Most importantly, the system should scale up. You could redesign for 12 engines instead of six and double the payload vastly easier than the Stratolauncher can be scaled up, if it can even be scaled up, as it’s already bumping against size limitations both in span and available runways and hangers.
I don’t see anything glaringly wrong there, and I would think you’d gain more than a “bit” in altitude, launch velocity, and launch angle. Has that (jet/vto) been done before?

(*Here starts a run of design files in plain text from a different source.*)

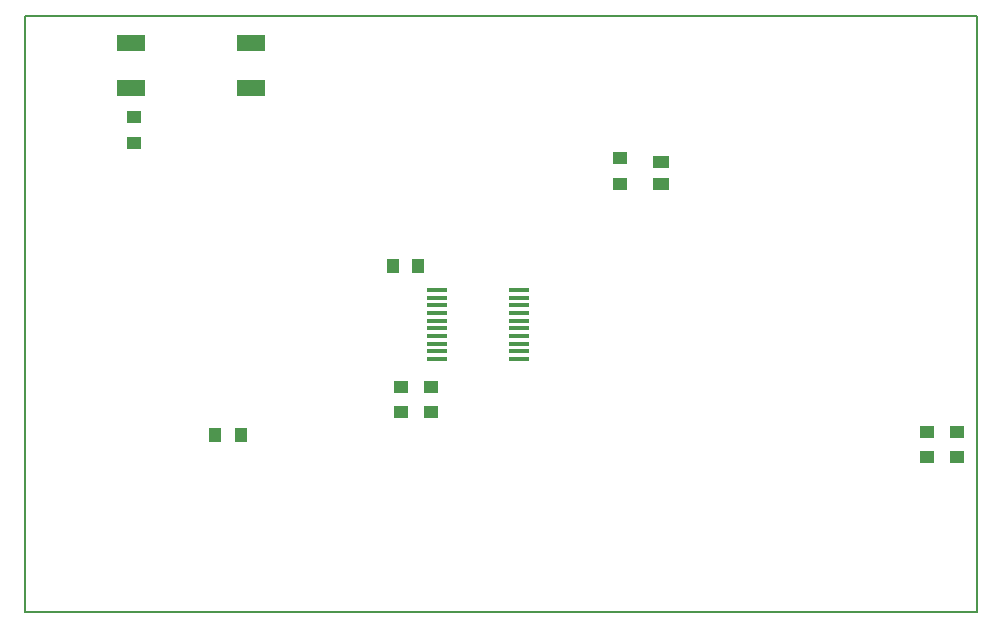
<source format=gbr>
G04 PROTEUS RS274X GERBER FILE*
%FSLAX45Y45*%
%MOMM*%
G01*
%ADD13R,1.701800X0.457200*%
%ADD15R,1.016000X1.270000*%
%ADD16R,1.270000X1.016000*%
%ADD17R,2.387600X1.473200*%
%ADD19R,1.397000X0.990600*%
%ADD70C,0.203200*%
D13*
X-340000Y+290000D03*
X-340000Y+225000D03*
X-340000Y+160000D03*
X-340000Y+95000D03*
X-340000Y+30000D03*
X-340000Y-35000D03*
X-340000Y-100000D03*
X-340000Y-165000D03*
X-340000Y-230000D03*
X-340000Y-295000D03*
X+350000Y-295000D03*
X+350000Y-230000D03*
X+350000Y-165000D03*
X+350000Y-100000D03*
X+350000Y-35000D03*
X+350000Y+30000D03*
X+350000Y+95000D03*
X+350000Y+160000D03*
X+350000Y+225000D03*
X+350000Y+290000D03*
D15*
X-2219300Y-939620D03*
X-2005940Y-939620D03*
D16*
X+4058920Y-1128680D03*
X+4058920Y-915320D03*
X+3808920Y-1128680D03*
X+3808920Y-915320D03*
D17*
X-1914000Y+2381000D03*
X-2930000Y+2000000D03*
X-2930000Y+2381000D03*
X-1914000Y+2000000D03*
D15*
X-713360Y+490000D03*
X-500000Y+490000D03*
D16*
X-2910000Y+1750000D03*
X-2910000Y+1536640D03*
D19*
X+1550000Y+1190000D03*
X+1550000Y+1370000D03*
D16*
X+1210000Y+1190000D03*
X+1210000Y+1403360D03*
X-393700Y-746760D03*
X-393700Y-533400D03*
X-645160Y-746760D03*
X-645160Y-533400D03*
D70*
X-3830000Y-2435820D02*
X+4230920Y-2435820D01*
X+4230920Y+2610960D01*
X-3830000Y+2610960D01*
X-3830000Y-2435820D01*
M02*

</source>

This was interesting from the wiki on GE90-115B
According to the Guinness Book of Records, at 127,900 lbf (569 kN), it holds the record for the highest thrust (though it is rated at 115,300 lbf (513 kN)). This thrust record was accomplished inadvertently as part of a one-hour, triple-red-line engine stress test. In order to accommodate the increase in torsional stresses an entirely new steel alloy (GE1014) had to be created and then machined to extreme tolerances.

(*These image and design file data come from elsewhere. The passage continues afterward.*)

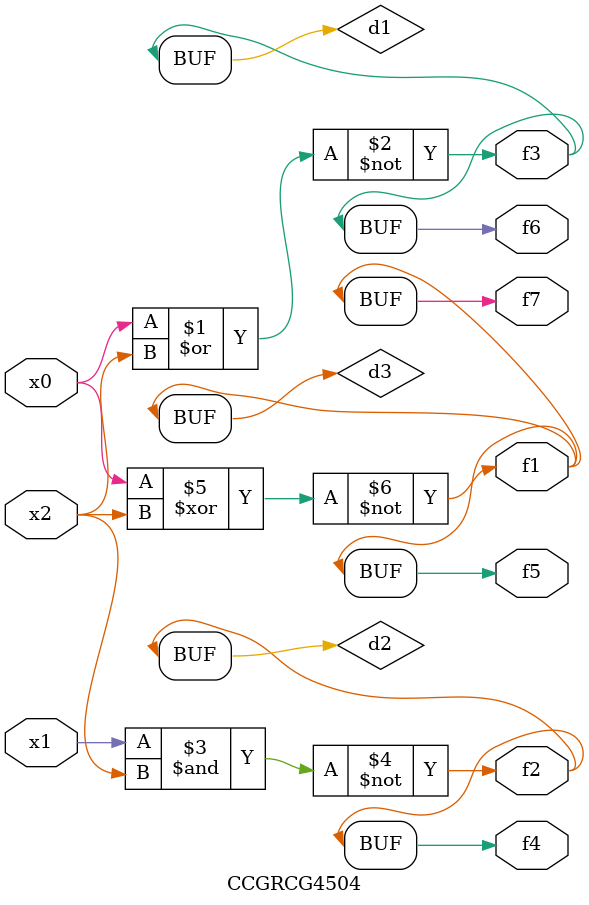
<source format=v>
module CCGRCG4504(
	input x0, x1, x2,
	output f1, f2, f3, f4, f5, f6, f7
);

	wire d1, d2, d3;

	nor (d1, x0, x2);
	nand (d2, x1, x2);
	xnor (d3, x0, x2);
	assign f1 = d3;
	assign f2 = d2;
	assign f3 = d1;
	assign f4 = d2;
	assign f5 = d3;
	assign f6 = d1;
	assign f7 = d3;
endmodule

</source>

Um, .25 lbs fuel/pound thrust/hour? Maybe I am Rip Van Winkle and haven’t read AvWeek in 20 years, but I thought that the low .5’s would be an achievement, given the laws of Thermodynamics. Have engines improved that much? I kind of doubt it.

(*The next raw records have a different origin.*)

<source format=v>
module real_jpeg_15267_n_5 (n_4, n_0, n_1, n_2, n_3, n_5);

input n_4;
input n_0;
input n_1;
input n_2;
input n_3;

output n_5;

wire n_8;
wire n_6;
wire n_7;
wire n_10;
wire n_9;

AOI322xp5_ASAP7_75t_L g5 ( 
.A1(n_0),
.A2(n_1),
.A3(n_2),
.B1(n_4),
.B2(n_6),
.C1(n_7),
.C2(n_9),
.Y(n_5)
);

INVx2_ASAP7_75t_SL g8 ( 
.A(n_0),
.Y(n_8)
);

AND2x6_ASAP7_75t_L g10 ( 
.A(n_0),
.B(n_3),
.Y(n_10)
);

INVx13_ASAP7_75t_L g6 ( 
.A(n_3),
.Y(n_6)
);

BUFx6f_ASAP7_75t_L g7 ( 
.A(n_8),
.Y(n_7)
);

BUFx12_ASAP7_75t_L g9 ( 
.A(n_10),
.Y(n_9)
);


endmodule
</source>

The other thing about jet engines of all kinds is that they are like the pokey un-altitude compensated un-turbo piston engine on your lower-end general-aviation craft. A professor at Caltech once explained this all to me — that the thrust rating diminishes with air density is how jet airplanes get such good cruise fuel economy because turbines notoriously are fuel hogs at reduced power otherwise.
Those thrust ratings are thrust at sea level, and they de-rate something fierce up into the flight levels. You are not going to get anywhere near 115,000 pounds thrust at FL380.
Ack, it ate my comment due to a cookie failure!
Anyway, 0.25 lbsm/lbf/hr is about what the newer engines produce, due to a much higher compression ratio and bypass ratio.
However, you’re definitely right about the decrease in thrust versus altitude. I totally forgot about that. *** Did I not say it was a napkin doodle?! ^_^ That part must’ve been obscured under a Guinness stain.
I crunched more numbers, and the system is still quite workable but the required number of engines goes up. There might be a major benefit to using a large afterburning supersonic turbofan like the P&W F135, which produced 50,000 lbs of thrust at sea level and has a much better power to weight ratio, though a much, much lower SFC.
Still, even up through Mach 2 these kinds of engine’s specific impulse won’t fall below 1,500, so it’s still much more efficient than a rocket and fully reusable. It would make an ideal design study for a NASA center, but unfortunatly it might somehow imply that the SLS isn’t the ideal solution.
I think human spaceflight is all they’re interested in and the satellite talk is just talk.. just like it was at Virigin Galactic. They’re building this system for a new market.. if you build it they will come.